Medical solution pain proof

Michno A, Kirkor Z et al. — Pulsed Radiofrequency Neuromodulation Contributes to Activation of Platelet-Rich Plasma in In Vitro Conditions

Neuromodulation, 2020

This in vitro study explored a novel question: can PRF activate platelet-rich plasma (PRP), and could the two therapies be usefully combined?
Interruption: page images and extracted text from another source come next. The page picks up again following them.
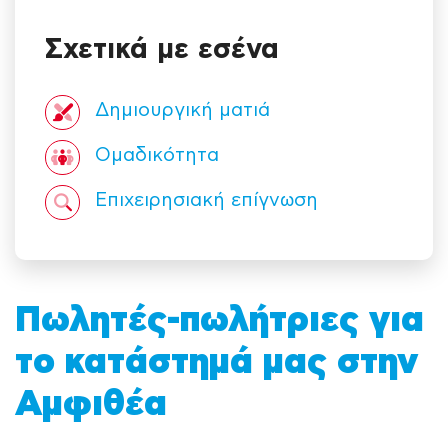
Σχετικά με εσένα
Δημιουργική ματιά
Ομαδικότητα
Επιχειρησιακή επίγνωση
Πωλητές-πωλήτριες για
το κατάστημά μας στην
Αμφιθέα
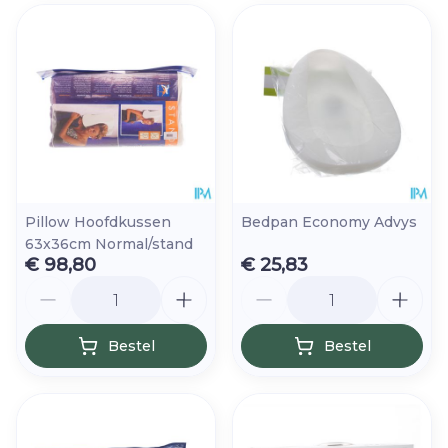
Pillow Hoofdkussen
Bedpan Economy Advys
63x36cm Normal/stand
€ 98,80
€ 25,83
Aantal
Aantal
Bestel
Bestel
PRP from 11 healthy volunteers was divided into four groups — resting control, thrombin-activated (positive control), PRF-treated, and thrombin + PRF combined — and assessed for markers of platelet activation and cellular safety.

Key findings:

  • PRF alone induced a threefold increase in platelet factor 4 (PF4) release and a twofold increase in ATP release from PRP — both comparable to thrombin activation, which is considered maximal platelet stimulation
  • Combining PRF with thrombin offered no additional benefit for PF4 release, and actually reduced ATP levels, suggesting PRF alone is sufficient to activate platelets and that over-activation is counterproductive
  • PRF caused no platelet membrane damage (LDH assay) and no impact on platelet viability or metabolism (MTT assay), confirming the safety of PRF on blood cell components
  • The proposed mechanism involves PRF-induced cell membrane permeabilization leading to elevated intracellular Ca²⁺, which in turn triggers granule secretion — mirroring the pathway used by physiological agonists like thrombin

Significance: This study opens a potentially important adjacent application for PRF in regenerative medicine — orthopedics, dentistry, surgery, and dermatology — beyond pain management. It suggests PRF could replace chemical platelet activators in PRP preparation, broadening the clinical and commercial relevance of PRF technology considerably.